Assessing Your Assets
You have more assets than you may realize. Your house, cars, retirement savings, life insurance policies, personal possessions, and business interests may add up to a sizeable estate. If your assets exceed the estate tax exemption (currently $1.5 million), estate planning can reduce your inheritance tax.
When most people plan for their death, they think of making a will. Your will distributes your assets among your heirs, but does not protect your estate from taxation. A living trust may provide better protection for your estate.
How Do I Determine My Assets?
Organizing your assets is the first step to reducing your inheritance tax. Before you speak to an estate planner or lawyer, make a list of your assets. Everything you own, in whole or in part, is an asset: real estate, insurance policies, a family business, savings accounts, even artworks or collectibles. With a complete list of your assets, your estate planner can help you decide how best to protect them.

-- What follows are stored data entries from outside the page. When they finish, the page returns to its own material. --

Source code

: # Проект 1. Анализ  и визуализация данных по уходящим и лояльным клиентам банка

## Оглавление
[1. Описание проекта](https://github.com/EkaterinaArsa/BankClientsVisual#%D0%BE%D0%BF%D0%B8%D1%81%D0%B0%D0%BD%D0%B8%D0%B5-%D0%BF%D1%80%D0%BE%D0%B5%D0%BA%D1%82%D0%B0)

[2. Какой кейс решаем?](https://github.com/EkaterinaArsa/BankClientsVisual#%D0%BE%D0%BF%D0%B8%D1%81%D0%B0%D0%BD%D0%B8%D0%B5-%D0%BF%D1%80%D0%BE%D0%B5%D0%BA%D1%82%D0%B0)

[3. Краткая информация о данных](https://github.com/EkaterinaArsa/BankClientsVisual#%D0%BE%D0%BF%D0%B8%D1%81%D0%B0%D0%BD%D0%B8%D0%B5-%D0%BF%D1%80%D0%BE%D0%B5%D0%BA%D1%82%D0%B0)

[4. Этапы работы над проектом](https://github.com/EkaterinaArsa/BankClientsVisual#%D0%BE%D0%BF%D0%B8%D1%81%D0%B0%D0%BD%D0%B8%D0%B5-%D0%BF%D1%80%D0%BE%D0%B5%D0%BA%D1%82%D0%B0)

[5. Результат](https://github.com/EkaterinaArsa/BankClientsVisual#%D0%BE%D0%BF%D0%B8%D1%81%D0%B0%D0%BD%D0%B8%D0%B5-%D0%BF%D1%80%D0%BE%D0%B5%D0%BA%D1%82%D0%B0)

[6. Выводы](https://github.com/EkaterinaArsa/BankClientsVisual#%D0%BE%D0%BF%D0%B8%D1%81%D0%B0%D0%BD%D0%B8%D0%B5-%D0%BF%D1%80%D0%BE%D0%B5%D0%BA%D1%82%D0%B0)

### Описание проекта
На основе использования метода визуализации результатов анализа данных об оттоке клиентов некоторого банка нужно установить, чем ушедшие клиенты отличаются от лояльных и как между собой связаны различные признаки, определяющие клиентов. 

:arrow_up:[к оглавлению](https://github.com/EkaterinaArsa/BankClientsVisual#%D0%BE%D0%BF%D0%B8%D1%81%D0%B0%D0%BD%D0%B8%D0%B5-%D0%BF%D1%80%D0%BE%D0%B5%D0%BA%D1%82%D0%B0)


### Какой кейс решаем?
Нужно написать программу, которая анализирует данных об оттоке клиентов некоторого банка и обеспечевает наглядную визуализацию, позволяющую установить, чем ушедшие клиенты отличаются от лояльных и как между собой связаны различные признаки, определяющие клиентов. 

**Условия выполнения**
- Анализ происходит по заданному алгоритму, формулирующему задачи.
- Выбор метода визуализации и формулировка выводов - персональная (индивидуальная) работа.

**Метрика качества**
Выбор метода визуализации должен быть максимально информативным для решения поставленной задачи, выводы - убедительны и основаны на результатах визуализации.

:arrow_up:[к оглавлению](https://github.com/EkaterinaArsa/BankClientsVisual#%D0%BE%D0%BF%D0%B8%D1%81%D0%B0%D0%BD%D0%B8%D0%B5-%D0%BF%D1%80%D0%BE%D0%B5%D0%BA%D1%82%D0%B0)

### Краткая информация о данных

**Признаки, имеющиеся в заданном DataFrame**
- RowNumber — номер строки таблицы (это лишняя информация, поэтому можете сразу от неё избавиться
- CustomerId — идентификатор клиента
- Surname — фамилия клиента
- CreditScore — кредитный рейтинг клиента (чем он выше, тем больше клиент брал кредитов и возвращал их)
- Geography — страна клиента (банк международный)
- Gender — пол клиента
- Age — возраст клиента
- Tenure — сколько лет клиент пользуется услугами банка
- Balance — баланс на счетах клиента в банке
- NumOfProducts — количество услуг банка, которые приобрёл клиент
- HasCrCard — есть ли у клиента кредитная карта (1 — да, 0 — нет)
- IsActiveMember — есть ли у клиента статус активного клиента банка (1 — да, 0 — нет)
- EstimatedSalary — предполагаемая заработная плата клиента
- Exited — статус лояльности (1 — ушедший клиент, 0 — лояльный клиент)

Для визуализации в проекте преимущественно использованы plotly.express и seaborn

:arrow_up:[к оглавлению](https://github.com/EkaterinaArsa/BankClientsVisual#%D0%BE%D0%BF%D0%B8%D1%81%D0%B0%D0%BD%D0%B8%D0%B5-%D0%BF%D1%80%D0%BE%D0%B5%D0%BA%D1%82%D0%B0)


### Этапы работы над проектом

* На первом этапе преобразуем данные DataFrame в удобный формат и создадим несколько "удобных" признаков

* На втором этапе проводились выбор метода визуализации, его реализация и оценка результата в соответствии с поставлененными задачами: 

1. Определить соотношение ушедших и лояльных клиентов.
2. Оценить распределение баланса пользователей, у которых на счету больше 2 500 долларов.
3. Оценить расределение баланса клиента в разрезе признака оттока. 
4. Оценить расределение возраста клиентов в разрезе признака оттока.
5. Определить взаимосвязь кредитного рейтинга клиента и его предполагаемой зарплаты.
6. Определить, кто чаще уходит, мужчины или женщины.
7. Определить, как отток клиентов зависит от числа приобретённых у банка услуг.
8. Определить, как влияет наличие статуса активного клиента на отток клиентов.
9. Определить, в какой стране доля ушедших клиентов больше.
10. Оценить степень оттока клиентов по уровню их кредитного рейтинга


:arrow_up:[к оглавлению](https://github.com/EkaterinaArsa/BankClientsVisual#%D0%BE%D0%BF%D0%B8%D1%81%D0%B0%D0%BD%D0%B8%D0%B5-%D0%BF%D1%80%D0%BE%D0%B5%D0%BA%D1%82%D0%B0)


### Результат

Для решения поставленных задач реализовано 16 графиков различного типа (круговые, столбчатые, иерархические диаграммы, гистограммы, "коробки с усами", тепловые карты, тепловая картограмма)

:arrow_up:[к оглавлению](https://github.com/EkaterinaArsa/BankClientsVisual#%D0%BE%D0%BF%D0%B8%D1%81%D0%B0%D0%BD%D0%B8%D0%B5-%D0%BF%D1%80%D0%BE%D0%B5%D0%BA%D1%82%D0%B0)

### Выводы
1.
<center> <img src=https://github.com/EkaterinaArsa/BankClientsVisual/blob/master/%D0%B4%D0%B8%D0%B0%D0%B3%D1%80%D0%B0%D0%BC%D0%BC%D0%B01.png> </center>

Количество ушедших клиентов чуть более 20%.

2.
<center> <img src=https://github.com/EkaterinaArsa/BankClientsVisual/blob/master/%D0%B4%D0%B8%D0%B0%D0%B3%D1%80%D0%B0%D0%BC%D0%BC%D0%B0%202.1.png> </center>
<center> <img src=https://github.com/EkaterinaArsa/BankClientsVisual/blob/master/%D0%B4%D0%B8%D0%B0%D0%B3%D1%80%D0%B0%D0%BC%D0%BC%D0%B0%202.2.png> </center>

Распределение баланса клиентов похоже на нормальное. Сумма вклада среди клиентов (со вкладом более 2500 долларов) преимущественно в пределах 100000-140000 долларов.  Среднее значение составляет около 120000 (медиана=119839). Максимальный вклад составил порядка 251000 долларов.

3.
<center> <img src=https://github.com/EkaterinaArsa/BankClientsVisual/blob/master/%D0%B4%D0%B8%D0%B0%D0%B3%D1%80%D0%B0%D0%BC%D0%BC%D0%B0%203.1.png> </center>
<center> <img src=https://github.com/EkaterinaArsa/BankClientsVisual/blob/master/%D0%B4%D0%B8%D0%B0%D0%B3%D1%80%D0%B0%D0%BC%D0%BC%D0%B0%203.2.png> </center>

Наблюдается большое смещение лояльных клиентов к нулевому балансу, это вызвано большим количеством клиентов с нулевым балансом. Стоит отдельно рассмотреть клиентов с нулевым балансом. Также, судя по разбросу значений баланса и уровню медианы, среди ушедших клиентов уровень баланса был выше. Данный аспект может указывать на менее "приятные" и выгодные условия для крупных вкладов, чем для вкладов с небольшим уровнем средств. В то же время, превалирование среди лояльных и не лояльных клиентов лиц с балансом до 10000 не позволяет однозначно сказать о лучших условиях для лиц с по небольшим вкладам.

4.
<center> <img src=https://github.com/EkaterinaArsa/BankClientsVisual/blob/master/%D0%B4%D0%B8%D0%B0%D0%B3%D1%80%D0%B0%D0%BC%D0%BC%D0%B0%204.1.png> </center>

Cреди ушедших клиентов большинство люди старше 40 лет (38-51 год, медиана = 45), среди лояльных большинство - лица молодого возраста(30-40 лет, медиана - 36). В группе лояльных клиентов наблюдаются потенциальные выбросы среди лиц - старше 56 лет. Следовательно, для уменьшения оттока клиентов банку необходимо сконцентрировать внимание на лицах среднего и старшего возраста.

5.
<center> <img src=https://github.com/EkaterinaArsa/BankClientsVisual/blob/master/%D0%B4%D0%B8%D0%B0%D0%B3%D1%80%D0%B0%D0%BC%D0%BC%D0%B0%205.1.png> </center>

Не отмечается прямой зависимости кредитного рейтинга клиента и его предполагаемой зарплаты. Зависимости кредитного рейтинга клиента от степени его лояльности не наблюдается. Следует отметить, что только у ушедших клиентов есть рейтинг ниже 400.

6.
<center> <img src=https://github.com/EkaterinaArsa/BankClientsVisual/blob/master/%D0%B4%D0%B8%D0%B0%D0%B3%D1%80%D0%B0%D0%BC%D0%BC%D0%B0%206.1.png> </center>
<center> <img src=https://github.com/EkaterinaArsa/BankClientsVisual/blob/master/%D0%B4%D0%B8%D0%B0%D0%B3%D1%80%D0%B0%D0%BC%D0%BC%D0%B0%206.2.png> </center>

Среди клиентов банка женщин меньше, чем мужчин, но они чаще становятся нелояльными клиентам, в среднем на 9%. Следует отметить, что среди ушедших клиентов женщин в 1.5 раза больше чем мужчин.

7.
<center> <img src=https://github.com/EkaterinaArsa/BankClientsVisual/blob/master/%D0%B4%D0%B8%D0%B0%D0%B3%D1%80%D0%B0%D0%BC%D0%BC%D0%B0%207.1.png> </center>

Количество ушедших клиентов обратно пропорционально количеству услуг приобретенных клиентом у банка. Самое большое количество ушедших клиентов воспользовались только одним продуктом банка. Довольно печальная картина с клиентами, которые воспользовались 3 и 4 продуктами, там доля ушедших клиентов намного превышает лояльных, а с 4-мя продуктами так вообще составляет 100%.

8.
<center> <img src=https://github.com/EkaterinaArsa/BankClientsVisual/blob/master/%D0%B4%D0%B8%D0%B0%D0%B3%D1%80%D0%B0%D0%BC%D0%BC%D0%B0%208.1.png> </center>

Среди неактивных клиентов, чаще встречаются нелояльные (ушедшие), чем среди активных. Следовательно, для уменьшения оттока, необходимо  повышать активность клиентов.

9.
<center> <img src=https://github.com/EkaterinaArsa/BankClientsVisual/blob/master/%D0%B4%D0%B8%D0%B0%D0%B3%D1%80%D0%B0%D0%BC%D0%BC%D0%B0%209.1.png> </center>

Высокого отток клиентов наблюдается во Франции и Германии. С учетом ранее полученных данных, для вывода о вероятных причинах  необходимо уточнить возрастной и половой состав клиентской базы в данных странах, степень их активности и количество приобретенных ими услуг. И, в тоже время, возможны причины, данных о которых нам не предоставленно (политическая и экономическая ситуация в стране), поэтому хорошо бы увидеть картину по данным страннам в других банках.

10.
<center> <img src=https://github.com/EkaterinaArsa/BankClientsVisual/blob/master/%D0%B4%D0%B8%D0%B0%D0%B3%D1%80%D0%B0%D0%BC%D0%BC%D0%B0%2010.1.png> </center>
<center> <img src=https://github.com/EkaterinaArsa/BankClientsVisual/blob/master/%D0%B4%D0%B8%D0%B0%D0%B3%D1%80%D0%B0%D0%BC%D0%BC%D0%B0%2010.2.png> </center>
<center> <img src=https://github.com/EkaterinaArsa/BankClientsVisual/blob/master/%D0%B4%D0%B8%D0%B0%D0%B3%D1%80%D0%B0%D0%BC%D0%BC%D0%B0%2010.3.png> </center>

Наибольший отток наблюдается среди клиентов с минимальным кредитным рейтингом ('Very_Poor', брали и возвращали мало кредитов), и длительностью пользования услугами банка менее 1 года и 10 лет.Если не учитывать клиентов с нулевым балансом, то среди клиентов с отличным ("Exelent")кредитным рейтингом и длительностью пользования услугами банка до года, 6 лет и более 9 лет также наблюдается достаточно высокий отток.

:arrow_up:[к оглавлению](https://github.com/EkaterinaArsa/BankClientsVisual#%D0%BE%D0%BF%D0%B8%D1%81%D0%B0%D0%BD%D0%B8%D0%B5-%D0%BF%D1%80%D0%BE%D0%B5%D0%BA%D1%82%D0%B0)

Consider both your and your spouse's assets in your estate planning decisions. You can use an A/B (or marital deduction and bypass) trust to reduce your joint inheritance tax liability significantly.
What Assets Can I Shelter from Inheritance Tax?
Assets that have appreciated (increased in value) significantly over the years, such as real estate and stock in a growing business, make good charitable donations. Selling or passing on such assets will cost you capital gains tax or inheritance tax on the full current value. Donating these assets to charity provides current tax benefits, avoids giving money to the federal government, and benefits a worthy cause.
You can avoid estate taxes on your life insurance policies. Making one of your heirs the direct beneficiary of your life insurance policy, or making the policy payable to a trust, avoids having that money included in your taxable estate.
An irrevocable trust can help you avoid inheritance tax. This is legally very complicated. Consult a lawyer before attempting to avoid inheritance tax in this way. If you retain any control over the assets in the trust, they will be considered part of your estate, and taxed accordingly.